Today, freelancers often create micro-businesses that use online platforms to provide services in areas such as graphic design and branding, digital marketing and e-commerce, freelance writing and content creation, virtual assistant and professional support, online training and coaching, as well Web development and coding.

“Even professionals like lawyers and accountants are now offering services through online platforms and it’s getting pretty respectable and well paid,” he said.

To promote high quality gig jobs in the country, Malaysia Digital Economy Corporation (MDEC) ran the eRezeki High Income Apprentice program in 2016 to explore opportunities in the digital freelance segment.

The six-month pilot program, which ended in December 2016, trained and supervised 658 participants who successfully generated a cumulative income of RM 2.9 million.

The jobs and work performed by digital freelancers include programming, graphic design, data analysis, content writing, proofreading, translation, and transcription.
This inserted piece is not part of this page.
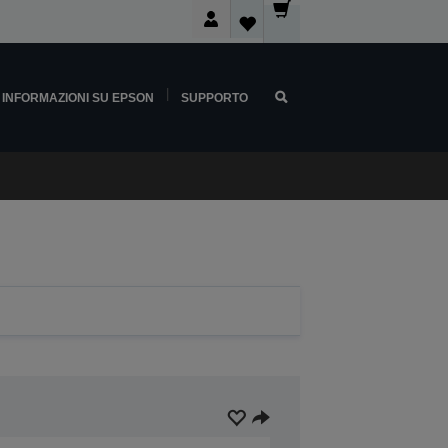
INFORMAZIONI SU EPSON
SUPPORTO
These jobs are usually of a high quality and therefore require appropriate qualifications.

The pilot was later expanded into the Global Online Workforce (GLOW) program in 2018, with the aim of empowering local talent, especially the unemployed and underemployed college graduates, to become digital freelancers by using their knowledge, skills and abilities to secure jobs execute on the world market.

These efforts continue in the 12MP to train the local talent on how to become digital freelancers by providing relevant opportunities that could improve the skills and quality of Malaysian digital freelancers in the global marketplace.

Meanwhile, advanced training and retraining programs are being offered to improve gig workers’ career path in the location-based platforms.